Chez les grecs, on retrouve couramment cette proclamation ou oralisation d'un texte."La façon normale de publier un livre était de le lire en public, ce que faisait l'auteur et ensuite les lecteurs ou les comédiens professionnels. La récitation publique est restée la méthode d'édition la plus courante longtemps après que les livres et la lecture se sont répandus"169. La pratique de la lecture était d'abord diction d'un texte à un public par l'oral dans un but commercial ou de partage. Les romains avaient également ce genre de pratiques." Tacite raconte que les auteurs devaient eux-mêmes louer une maison et des sièges, et solliciter personnellement leur public ; et Juvénal se plaint d'un homme riche qui avait prêté une maison vide et envoyé, pour former l'auditoire, ses affranchis et ses clients pauvres, mais qui n'avait pas voulu payer le prix des sièges"170 . Cette anecdote rapportée par Frédérick KENYON a quelque chose de tout à fait contemporain ; pour faire entendre sa chanson ou son discours, les auteurs louent aujourd'hui encore des salles. Pendant longtemps, la lecture restera essentiellement orale, et le moyen âge considérera les paroles comme une "nourriture" spirituelle venant du divin. On est loin de la lecture dite silencieuse, où le lecteur est seul avec l'écrit, seul avec l'auteur. Lecture silencieuse et lecture orale n'ont pas du tout la même implication au regard du texte à lire. Un lecteur du Moyen Age lisant essentiellement des textes philosophiques ou théologiques de son époque avait une vocation à transmettre à d'autres les pensées d'auteurs autorisés. Alain de LIBERA montre le rapport qui rapprochait les rayons cosmiques des étoiles, ondes venant de Dieu, et la parole, qui pouvait être assimilé au rayonnement divin." l'idée d'une efficacité radiale de la parole permettait de donner un statut scientifique, quasi-matérialiste, à la magie, mais par un choc en retour, elle autorisait aussi une interprétation magico-astrologique des sacrements chrétiens exercés par ou dans un acte de langage "171 De même, DOM JEAN LECLERQ rapporte "qu'au moyen âge, comme dans l'antiquité, on lit normalement, non pas comme aujourd'hui principalement avec ses yeux, mais avec ses lèvres, en prononçant ce qu'on voit, en parlant, et avec ses oreilles, en écoutant les paroles qu'on prononce..."172

La matière des supports de l'écrit (pierre, cire, tablette, papyrus, parchemin, etc.) n'offrait pas la souplesse d'utilisation du papier que nous utilisons aujourd'hui et ainsi limitait par leur encombrement et leur fragilité, leurs déplacements et leurs duplications. L'organisation des signes, quant à elle, (absence de ponctuation, de blanc entre les mots, d'illustrations etc..) caractérisait ces écrits, qui ne donnaient pas de repos à l'œil ; la structure compacte des textes favorisait peut-être davantage sa diction. Ce n'est que vers la fin du premier millénaire que le livre commençait à apparaître.

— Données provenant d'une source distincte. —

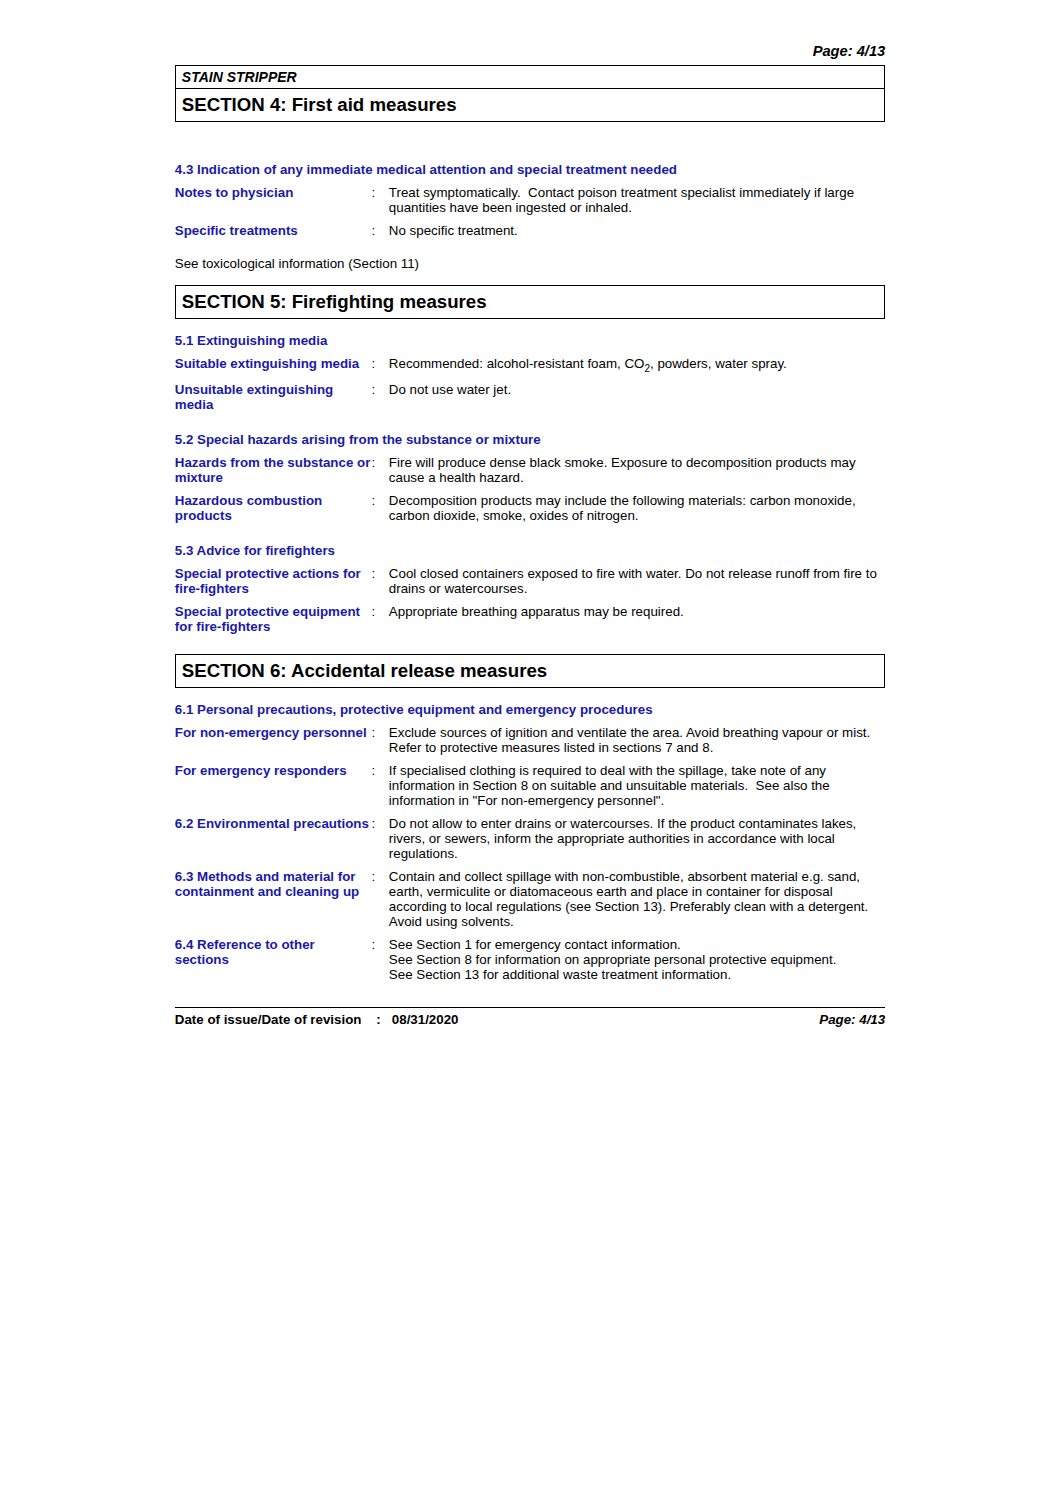Page: 4/13
STAIN STRIPPER
SECTION 4: First aid measures
4.3 Indication of any immediate medical attention and special treatment needed
| Notes to physician | : | Treat symptomatically. Contact poison treatment specialist immediately if large quantities have been ingested or inhaled. |
| Specific treatments | : | No specific treatment. |
See toxicological information (Section 11)
SECTION 5: Firefighting measures
5.1 Extinguishing media
| Suitable extinguishing media | : | Recommended: alcohol-resistant foam, CO 2 , powders, water spray. |
| Unsuitable extinguishing media | : | Do not use water jet. |
5.2 Special hazards arising from the substance or mixture
| Hazards from the substance or mixture | : | Fire will produce dense black smoke. Exposure to decomposition products may cause a health hazard. |
| Hazardous combustion products | : | Decomposition products may include the following materials: carbon monoxide, carbon dioxide, smoke, oxides of nitrogen. |
5.3 Advice for firefighters
| Special protective actions for fire-fighters | : | Cool closed containers exposed to fire with water. Do not release runoff from fire to drains or watercourses. |
| Special protective equipment for fire-fighters | : | Appropriate breathing apparatus may be required. |
SECTION 6: Accidental release measures
6.1 Personal precautions, protective equipment and emergency procedures
| For non-emergency personnel | : | Exclude sources of ignition and ventilate the area. Avoid breathing vapour or mist. Refer to protective measures listed in sections 7 and 8. |
| For emergency responders | : | If specialised clothing is required to deal with the spillage, take note of any information in Section 8 on suitable and unsuitable materials. See also the information in "For non-emergency personnel". |
| 6.2 Environmental precautions | : | Do not allow to enter drains or watercourses. If the product contaminates lakes, rivers, or sewers, inform the appropriate authorities in accordance with local regulations. |
| 6.3 Methods and material for containment and cleaning up | : | Contain and collect spillage with non-combustible, absorbent material e.g. sand, earth, vermiculite or diatomaceous earth and place in container for disposal according to local regulations (see Section 13). Preferably clean with a detergent. Avoid using solvents. |
| 6.4 Reference to other sections | : | See Section 1 for emergency contact information. See Section 8 for information on appropriate personal protective equipment. See Section 13 for additional waste treatment information. |
Date of issue/Date of revision : 08/31/2020 Page: 4/13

Schéma inspiré d'après les travaux de F. RICHAUDEAU et All
Schéma inspiré d'après les travaux de F. RICHAUDEAU et All RICHAUDEAU (F.).- La méthode complète, la lecture rapide.- Savoir communiquer, RETZ, 1993, pages 34-35.

Là, les illustrations, les enluminures des textes firent leur apparition, donnant aux lecteurs plus d'intimité avec ceux-ci. Là où autrefois, ils étaient proclamés, cette fois-ci ils sont chuchotés, subvocalisés. Le schéma ci-dessus illustre, par ces différentes phases du traitement des signes écrits, cette conception oralisante ou subvocalisante de la lecture, telle qu'on pouvait la pratiquer dans le monde gréco-romain et au moyen âge. Il est à noter, dans le schéma précédent, que le récepteur (lecteur) peut être également l'émetteur (auditeur). Dans ce cas, il se lit à lui-même en subvocalisant. Même si la lecture du Moyen Age était essentiellement employée sur le mode de l'oralisation, la lecture silencieuse se pratiquait néanmoins. Saint AUGUSTIN, par exemple, est en admiration devant le silence d'Ambroise. Voici ce qu’il dit : "quand il lisait, ses yeux couraient sur les pages et le cœur creusait le sens tandis que la voix et la langue restaient au repos […]. Nous l’avons vu lire aussi en silence et jamais autrement ; et nous restions assis longtemps sans rien dire – qui eût osé importuner un homme aussi absorbé ?."174

A partir de ces quelques exemples tirés de l'histoire occidentale, deux composantes sont présentes. L'apprentissage s'opère par la connaissance du mécanisme additif des signes ayant une correspondance phonie-graphique (une lettre est assimilée à un son et vice versa). La communication des écrits s'effectue par l'oralisation du texte écrit. Ces deux composantes ont des répercussions sur les conceptions théoriques et les représentations de l'apprentissage/enseignement de la lecture dans notre monde contemporain. Faut-il, pour les débutants lecteurs, commencer l'apprentissage à partir de la lettre, de la syllabe, du mot ou construire d'emblée du sens ? Quelle place doit-on donner à la lecture à haute voix ? Comment est perçue la subvocalisation ? Autant de questions qui demandent à être traitées pour mieux comprendre les représentations que les parents se font de l'apprentissage de la lecture.

Notes
165.

MIALARET (G.) .- L'apprentissage de la lecture.- P.U.F., Paris, 1968, page 3.

166.

FURET, (F.) et OZOUF, (J.).-Lire et écrire, l'alphabétisation des Français de Calvin à Jules Ferry.- Edition de Minuit, 1977, page 89.

167.

L'édit de Villers-Cotterêts en 1539 prescrit l'emploi du français pour tous les textes administratifs, actes officiels décrets et loi . Cf. WALTER H..- Le français dans tous les sens.- Paris, Robert Laffont, 1988.

168.

BLANCHE-BENVENISTE, (C.) et CHERVEL, (A.) .- L'orthographe.- Paris, 1969, Librairie MASPERO, page 81.

169.

HADAS (M.) .- Ancilla to classical learning.- in La galaxie Gutemberg, MAC LUHAN (M.), Gallimard, Coll. Idées, Paris 1977, page 166.

170.

KENYON (F.).- Books and readers in Ancient Greece and Rome.- in La galaxie Gutemberg, MAC LUHAN (M.), Gallimard, Coll. Idées, Paris 1977, page 166.

171.

LIBERA de (A.).- Penser au Moyen Age.- Collect. Chemin de pensée, Mai 1991, page 266.

172.

LECLERQ (D.J.).- L'amour des lettres et le désir de Dieu, initiation aux auteurs du Moyen Age .- PARIS : les éditions du Cerf, 3 éme édition, 1990 chapitre V, pages 70-87

173.

RICHAUDEAU (F.).- La méthode complète, la lecture rapide.- Savoir communiquer, RETZ, 1993, pages 34-35.

174.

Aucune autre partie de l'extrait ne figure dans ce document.